Abstract: As a two-dimensional nanomaterial with excellent physical and mechanical properties, carbon nanotubes (CNTs) can significantly enhance the mechanical properties, wear resistance, corrosion resistance, and electrical conductivity of metal matrix composites (MMCs) when incorporated into them. Therefore, CNT-reinforced MMCs hold great potential for application in fields such as aerospace and transportation. This paper reviews the main fabrication methods for CNT-reinforced aluminum matrix composites, as well as their microstructural characteristics and mechanical performance after processing.

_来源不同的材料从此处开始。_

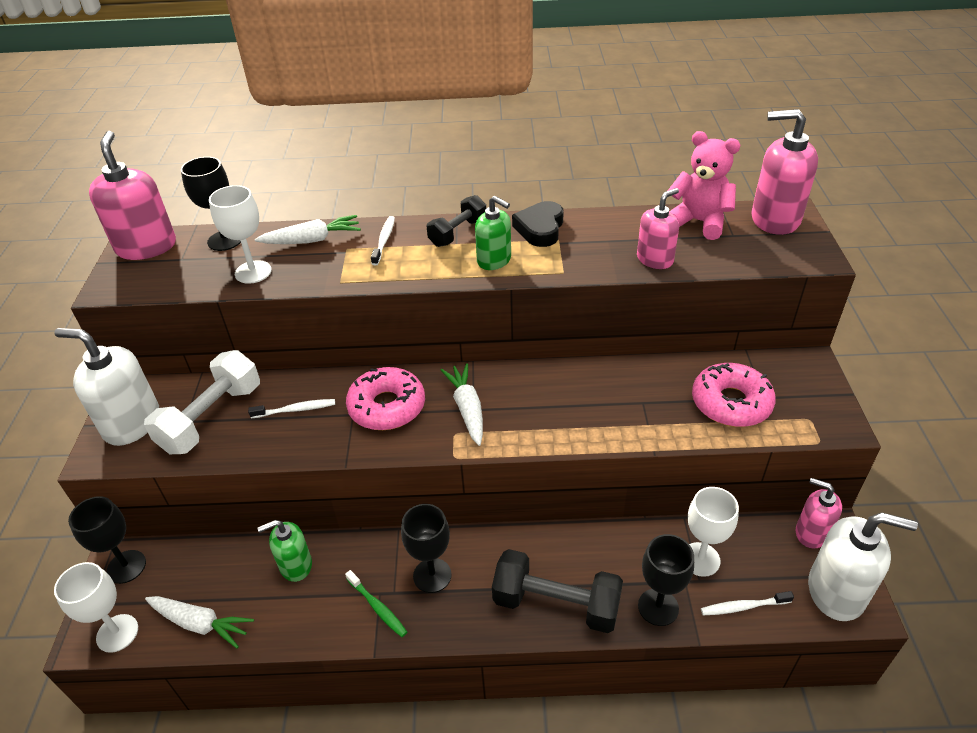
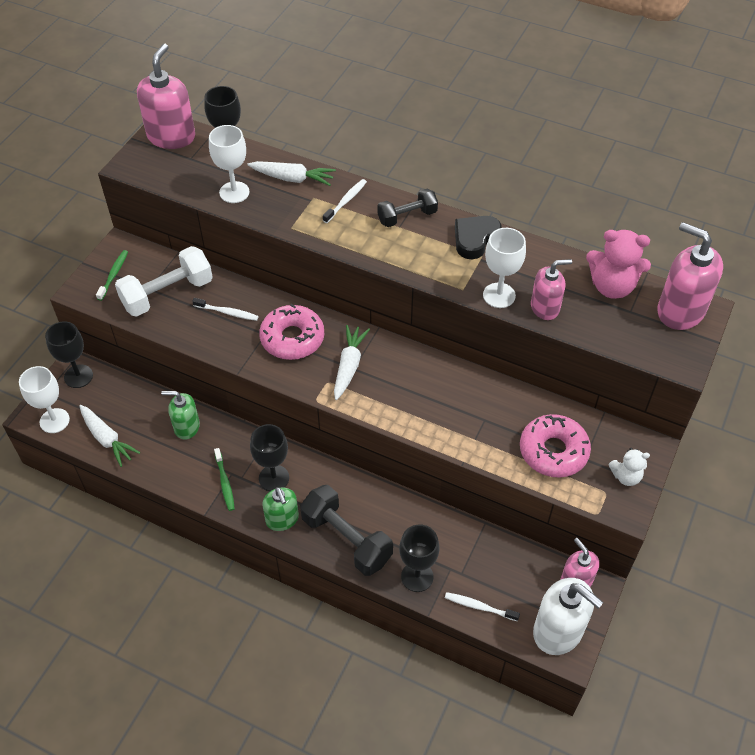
camera: 25 degrees right, 10 degrees up
(132, 423) = (113, 275): white soap dispenser -> green toothbrush
(494, 260) = (417, 255): green soap dispenser -> green soap dispenser (282, 519)
(699, 222) = (612, 286): pink teddy bear -> pink teddy bear turned 135 degrees clockwise
(700, 559) = (473, 559): white goblet -> white goblet (499, 295)
(814, 396) = (626, 476): none -> white teddy bear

Particular emphasis is placed on the morphology of CNTs under different manufacturing processes and their comprehensive influence on the material’s properties. The significance and application prospects of various fabrication methods are also discussed, with a detailed review of emerging additive manufacturing techniques. Finally, the limitations of current fabrication methods are summarized, and future research directions are proposed, highlighting the need for further investigation in areas such as diversified fabrication approaches, broader application ranges, and the integration of intelligent technologies.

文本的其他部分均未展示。